Q: How is technology helping servicers handle the influx of new rules and regulations?

NICKIE BADALAMENTI-KALAS: Technology can be an organizational tool, a training tool and a method in which property preservation companies can automate redundant tasks. Additionally, technology offers the opportunity to manage a myriad of rules and regulations that are specific to the findings at a particular property.

Q: What are the most pressing issues the industry is facing in preserving and maintaining properties?
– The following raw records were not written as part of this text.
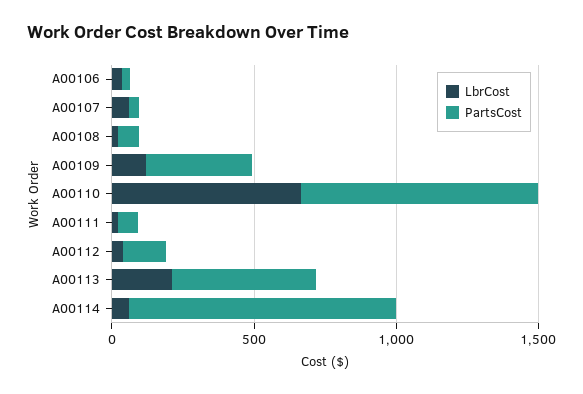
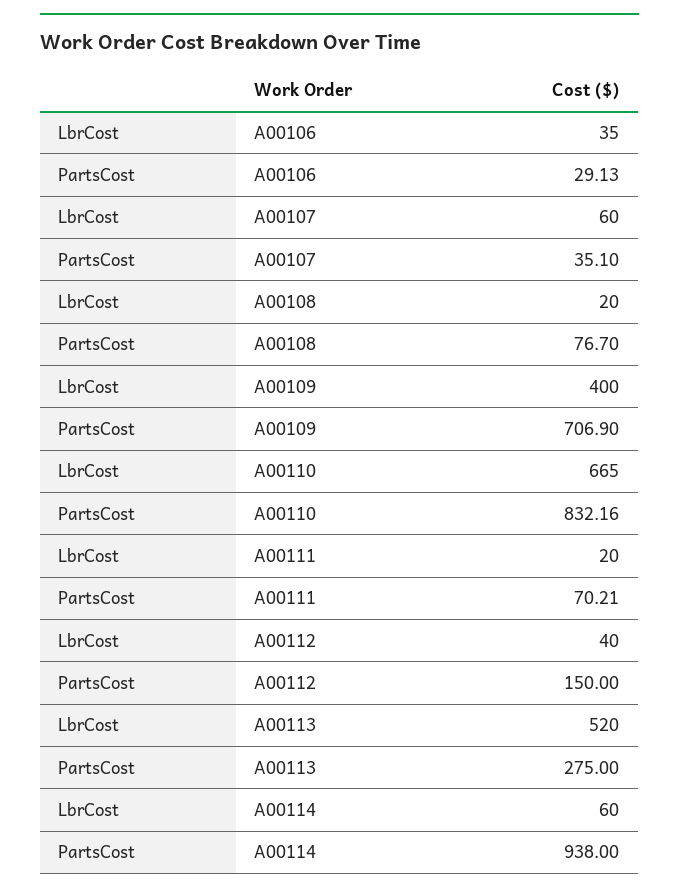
  {
    "LbrCost": {
      "A00106": 35,
      "A00107": 60,
      "A00108": 20,
-     "A00109": 100,
+     "A00109": 400,
      "A00110": 665,
      "A00111": 20,
      "A00112": 40,
-     "A00113": 200,
+     "A00113": 520,
      "A00114": 60
    },
    "PartsCost": {
      "A00106": 29.13,
      "A00107": 35.1,
      "A00108": 76.7,
-     "A00109": 400,
+     "A00109": 706.9,
      "A00110": 832.16,
      "A00111": 70.21,
      "A00112": 150,
-     "A00113": 500,
+     "A00113": 275,
      "A00114": 938
    }
  }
NICKIE BADALAMENTI-KALAS: Risk mitigation is a key issue today. There has been great deal of media focus associated with the removal of personals, and the perception that property preservation vendors and banks/ sub-servicers are somehow complicit in breaking into homes and removing personal property. We all know there are a variety of circumstances that contribute to making a reasonable judgment call that a property has become vacant. However, we are seeing the judicial system weigh in. In Jordan v. Nationstar Mortgage, LLC, the state of Washington Supreme Court on July 7, 2016, held that entering and securing a property before foreclosure completion by changing the locks constitutes “taking possession” in violation of Washington State law.
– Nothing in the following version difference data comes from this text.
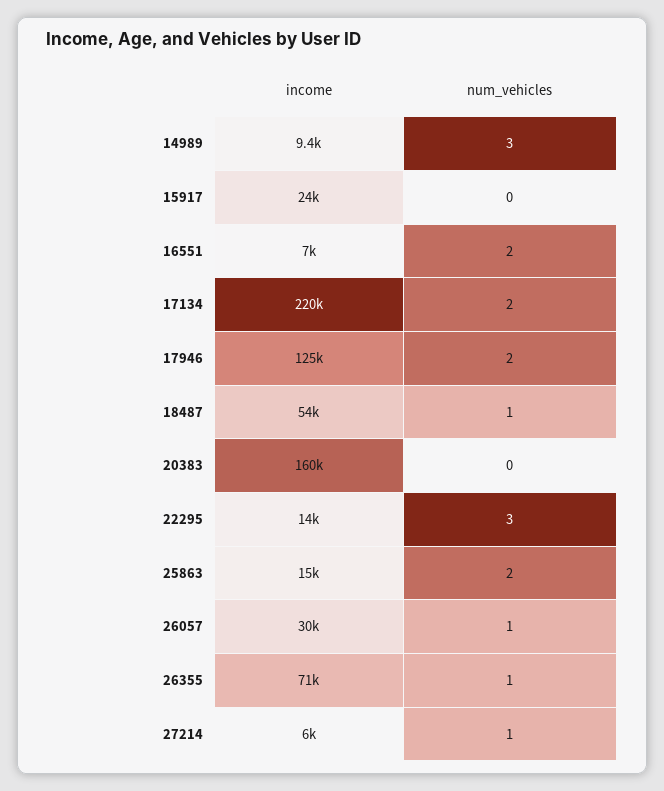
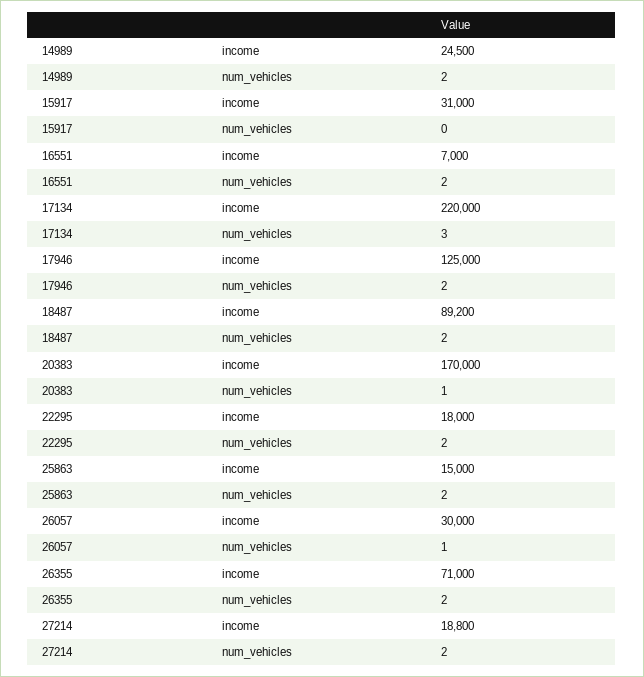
  {
    "income": {
-     "14989": 9400,
+     "14989": 24500,
-     "15917": 24000,
+     "15917": 31000,
      "16551": 7000,
      "17134": 220000,
      "17946": 125000,
-     "18487": 54000,
+     "18487": 89200,
-     "20383": 160000,
+     "20383": 170000,
-     "22295": 14000,
+     "22295": 18000,
      "25863": 15000,
      "26057": 30000,
      "26355": 71000,
-     "27214": 6000
+     "27214": 18800
    },
    "num_vehicles": {
-     "14989": 3,
+     "14989": 2,
      "15917": 0,
      "16551": 2,
-     "17134": 2,
+     "17134": 3,
      "17946": 2,
-     "18487": 1,
+     "18487": 2,
-     "20383": 0,
+     "20383": 1,
-     "22295": 3,
+     "22295": 2,
      "25863": 2,
      "26057": 1,
-     "26355": 1,
+     "26355": 2,
-     "27214": 1
+     "27214": 2
    }
  }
Q: How can Servicers and field services companies work together to address these market conditions?

NICKIE BADALAMENTI-KALAS: There is a general consensus that servicers together with field service companies need to take a more aggressive position while the property is in presale. A more robust approach is believed to reduce the need for more costly repairs down the line, diminish code violations and preserve curb appeal and property value.
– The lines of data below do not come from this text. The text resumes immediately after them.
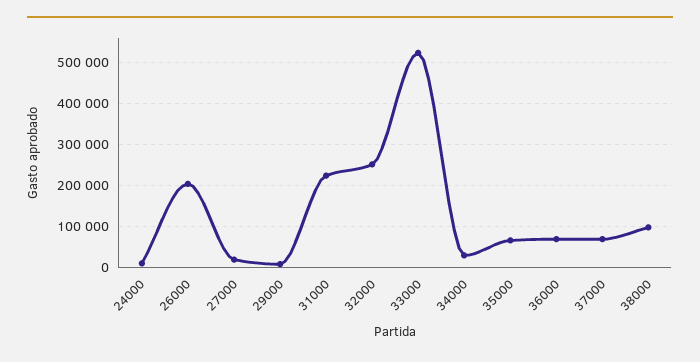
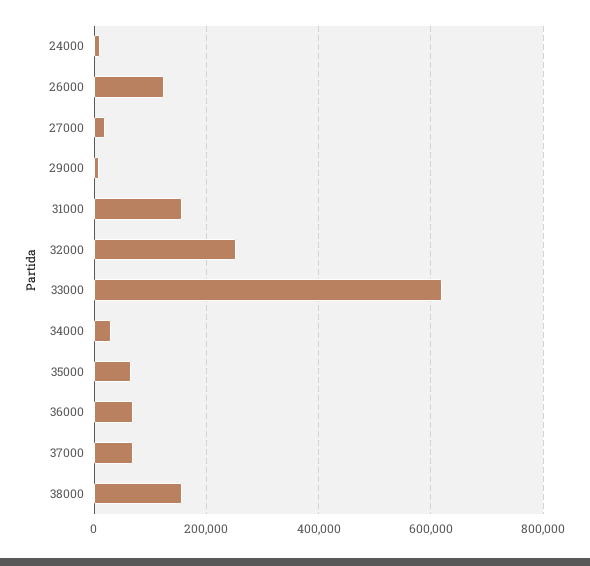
  {
    "24000": 20000,
-   "26000": 200000,
+   "26000": 120000,
    "27000": 20000,
    "29000": 0,
-   "31000": 220000,
+   "31000": 160000,
    "32000": 260000,
-   "33000": 520000,
+   "33000": 620000,
    "34000": 40000,
    "35000": 60000,
    "36000": 80000,
    "37000": 80000,
-   "38000": 100000
+   "38000": 160000
  }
A declining market with great pressure to comply and fewer resources mandate a need for collaboration within the industry.   The real answer is a collective effort to devise solutions.

Servicers and asset management companies need to come together to leverage each other’s expertise in a highly collaborative way. One that allows the servicers to meet constantly changing investor and regulatory demands while partnering with the preservation companies to deliver compliant field services in a timely and accurate manner. That’s where collaboration is key.

Q: What should servicers be looking for in an asset management provider?

NICKIE BADALAMENTI-KALAS: First, providers must have a vast vendor network that has the depth and scope of coverage to be provide quality results while adhering to timeline expectations. Reliable data collection that allows for introspective analytics to support industry solutions and providing pre-foreclosure and post-sale services that allow for the preservation of market values and REO asset disposition.

Insider Profile

Nickie Badalamenti-Kalas is president at Five Brothers. She works directly with Five Brothers CEO, Joe Bada, to oversee the daily operations and long term strategic vision of Five Brothers. A dynamic entrepreneur, business leader, and skilled executive who brings leadership, insight, and new strategies that drive customer satisfaction, revenue growth, and profitability.

Industry Predictions

Nickie Badalamenti-Kalas thinks:

1.) A servicer’s ability to maximize assets and minimize risk will continue to be a pressing issue in the year to come.

2.) Technology advances will enhance our ability to deliver reliable, repeatable and accurate data.

3.) Servicers and asset management companies will need to continue to come together to leverage each other’s expertise in a highly collaborative way to address today’s most challenging issues.